You would hate to re-ignite this concern as we had in and around year 2000 when the group at Duke was talking about writing about patients who had cognitive decline after cardiac surgery, were going to end up being demented five or 10 years down the line, so, that's from the perspective of a cardiac surgeon. Let's stick with the evidence but let's follow-up and see how predictive these silent infarcts are and what the consequences are long term. Do you think that's fair, Anne? Am I making a fair statement?

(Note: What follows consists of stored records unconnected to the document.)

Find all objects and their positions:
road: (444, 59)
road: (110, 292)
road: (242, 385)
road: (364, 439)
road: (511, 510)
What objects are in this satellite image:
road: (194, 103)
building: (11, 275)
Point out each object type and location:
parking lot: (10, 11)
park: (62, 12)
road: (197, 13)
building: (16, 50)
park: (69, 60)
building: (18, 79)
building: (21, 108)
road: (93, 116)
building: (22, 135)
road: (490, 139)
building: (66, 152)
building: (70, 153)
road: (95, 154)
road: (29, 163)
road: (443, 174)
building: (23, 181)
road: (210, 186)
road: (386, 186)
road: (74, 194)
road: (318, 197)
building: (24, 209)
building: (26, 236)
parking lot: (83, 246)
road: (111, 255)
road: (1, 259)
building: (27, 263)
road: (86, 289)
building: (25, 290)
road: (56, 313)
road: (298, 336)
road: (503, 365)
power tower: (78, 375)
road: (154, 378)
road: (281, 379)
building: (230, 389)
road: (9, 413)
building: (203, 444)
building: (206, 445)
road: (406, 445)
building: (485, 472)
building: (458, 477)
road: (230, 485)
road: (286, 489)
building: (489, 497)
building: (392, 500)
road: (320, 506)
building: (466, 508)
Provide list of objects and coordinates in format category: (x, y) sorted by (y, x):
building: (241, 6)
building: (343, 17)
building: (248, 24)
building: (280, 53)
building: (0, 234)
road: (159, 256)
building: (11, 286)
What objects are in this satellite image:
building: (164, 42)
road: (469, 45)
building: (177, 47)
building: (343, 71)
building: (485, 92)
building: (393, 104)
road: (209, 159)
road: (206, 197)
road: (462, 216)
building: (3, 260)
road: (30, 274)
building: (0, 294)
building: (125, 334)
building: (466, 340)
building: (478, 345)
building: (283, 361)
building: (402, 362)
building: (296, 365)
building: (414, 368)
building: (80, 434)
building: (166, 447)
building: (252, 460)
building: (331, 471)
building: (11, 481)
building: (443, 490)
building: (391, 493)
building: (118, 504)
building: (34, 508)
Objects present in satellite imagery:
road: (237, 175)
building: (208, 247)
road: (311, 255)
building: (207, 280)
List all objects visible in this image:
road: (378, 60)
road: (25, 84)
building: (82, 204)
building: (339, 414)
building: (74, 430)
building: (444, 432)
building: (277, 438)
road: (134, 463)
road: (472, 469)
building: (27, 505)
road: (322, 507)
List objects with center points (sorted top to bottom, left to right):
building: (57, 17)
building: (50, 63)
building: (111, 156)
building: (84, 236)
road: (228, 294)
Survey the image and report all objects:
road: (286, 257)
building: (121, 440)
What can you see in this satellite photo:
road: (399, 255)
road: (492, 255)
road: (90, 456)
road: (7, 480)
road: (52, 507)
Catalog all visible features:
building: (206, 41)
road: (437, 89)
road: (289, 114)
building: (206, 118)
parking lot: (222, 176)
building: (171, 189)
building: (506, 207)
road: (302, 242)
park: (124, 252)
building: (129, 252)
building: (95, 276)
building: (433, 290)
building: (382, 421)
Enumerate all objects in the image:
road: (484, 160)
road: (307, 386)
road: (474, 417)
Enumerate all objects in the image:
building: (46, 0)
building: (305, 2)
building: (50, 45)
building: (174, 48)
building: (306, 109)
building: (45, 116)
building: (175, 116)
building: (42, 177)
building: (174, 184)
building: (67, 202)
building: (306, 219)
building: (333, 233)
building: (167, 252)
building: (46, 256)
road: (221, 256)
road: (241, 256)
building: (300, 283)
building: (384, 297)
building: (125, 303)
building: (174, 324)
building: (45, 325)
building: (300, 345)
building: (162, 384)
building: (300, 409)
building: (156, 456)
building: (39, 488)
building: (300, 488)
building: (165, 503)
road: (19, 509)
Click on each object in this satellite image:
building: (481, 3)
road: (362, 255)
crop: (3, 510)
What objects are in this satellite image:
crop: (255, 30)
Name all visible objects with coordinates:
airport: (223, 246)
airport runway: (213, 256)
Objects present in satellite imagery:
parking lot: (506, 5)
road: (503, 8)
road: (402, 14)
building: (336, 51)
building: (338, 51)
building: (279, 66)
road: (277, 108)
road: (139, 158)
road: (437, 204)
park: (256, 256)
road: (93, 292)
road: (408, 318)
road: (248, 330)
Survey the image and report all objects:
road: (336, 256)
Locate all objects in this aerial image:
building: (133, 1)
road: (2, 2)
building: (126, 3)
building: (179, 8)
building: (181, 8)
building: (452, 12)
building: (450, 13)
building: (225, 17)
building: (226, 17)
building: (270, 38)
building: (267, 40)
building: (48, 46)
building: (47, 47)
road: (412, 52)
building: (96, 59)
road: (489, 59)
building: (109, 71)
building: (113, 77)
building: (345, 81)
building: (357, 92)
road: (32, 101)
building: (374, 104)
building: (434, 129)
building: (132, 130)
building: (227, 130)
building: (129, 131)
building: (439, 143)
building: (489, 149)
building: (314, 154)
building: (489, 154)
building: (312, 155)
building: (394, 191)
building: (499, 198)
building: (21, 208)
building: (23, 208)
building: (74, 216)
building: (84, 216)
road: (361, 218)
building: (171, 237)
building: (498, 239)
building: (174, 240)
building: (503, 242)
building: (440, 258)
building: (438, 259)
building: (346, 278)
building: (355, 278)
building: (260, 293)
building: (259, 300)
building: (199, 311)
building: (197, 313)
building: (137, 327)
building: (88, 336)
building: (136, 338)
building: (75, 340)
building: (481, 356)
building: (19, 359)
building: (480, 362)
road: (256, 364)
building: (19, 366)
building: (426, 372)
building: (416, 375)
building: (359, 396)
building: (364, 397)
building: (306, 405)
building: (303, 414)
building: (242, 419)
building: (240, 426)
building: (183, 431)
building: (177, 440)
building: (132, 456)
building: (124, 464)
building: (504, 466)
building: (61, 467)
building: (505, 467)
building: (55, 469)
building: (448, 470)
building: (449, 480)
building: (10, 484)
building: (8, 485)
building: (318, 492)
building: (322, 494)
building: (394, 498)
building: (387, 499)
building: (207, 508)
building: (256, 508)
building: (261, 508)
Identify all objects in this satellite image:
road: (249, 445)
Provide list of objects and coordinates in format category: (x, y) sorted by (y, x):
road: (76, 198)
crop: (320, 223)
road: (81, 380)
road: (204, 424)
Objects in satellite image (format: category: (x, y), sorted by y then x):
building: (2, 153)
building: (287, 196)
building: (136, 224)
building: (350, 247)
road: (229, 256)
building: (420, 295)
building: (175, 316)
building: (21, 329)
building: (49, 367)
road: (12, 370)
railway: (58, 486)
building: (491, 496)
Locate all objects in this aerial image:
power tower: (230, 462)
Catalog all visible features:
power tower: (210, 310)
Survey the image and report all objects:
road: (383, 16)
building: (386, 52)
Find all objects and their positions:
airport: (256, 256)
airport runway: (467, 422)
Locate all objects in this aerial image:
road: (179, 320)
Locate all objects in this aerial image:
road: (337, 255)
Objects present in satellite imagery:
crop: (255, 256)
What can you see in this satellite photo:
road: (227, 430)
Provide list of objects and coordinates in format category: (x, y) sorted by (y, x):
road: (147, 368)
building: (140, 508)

Dr Anne Vedel: I absolutely do think it's fair. And for a cardiac surgeon as yourself, I would find it very interesting to see that these kind of studies are also conducted in TAVR patients where you have sometimes a 200% incidence of these silent strokes.
I mean you have a good taste as a cardiac surgeon if you only see them in 50% of your patients, understand me correctly, but I don't necessarily think that this high incidence, it's high, yes, but compared to other patient groups, such as TAVR patients, it's not necessarily that bad.
Dr Tim Gardner: Right. Anne, I don't know whether you've seen the editorial that's going to accompany your paper, but it's very good. It's very supportive of your study and has some good comments. You'll be pleased with the editorial, I believe, if you haven't seen it.
Dr Anne Vedel: Thank you very much. I'm happy to hear that. I know we do things a bit controversially over here in Copenhagen, compared to many centers in the U.S.
Dr Tim Gardner: That is not what the editorialists think. An anesthesiologist from Stanford and a neurologist from Penn, they have a very good commentary on your study and the whole field, so you'll be pleased.
Anne Vedel: I'm very happy to hear that. Thank you.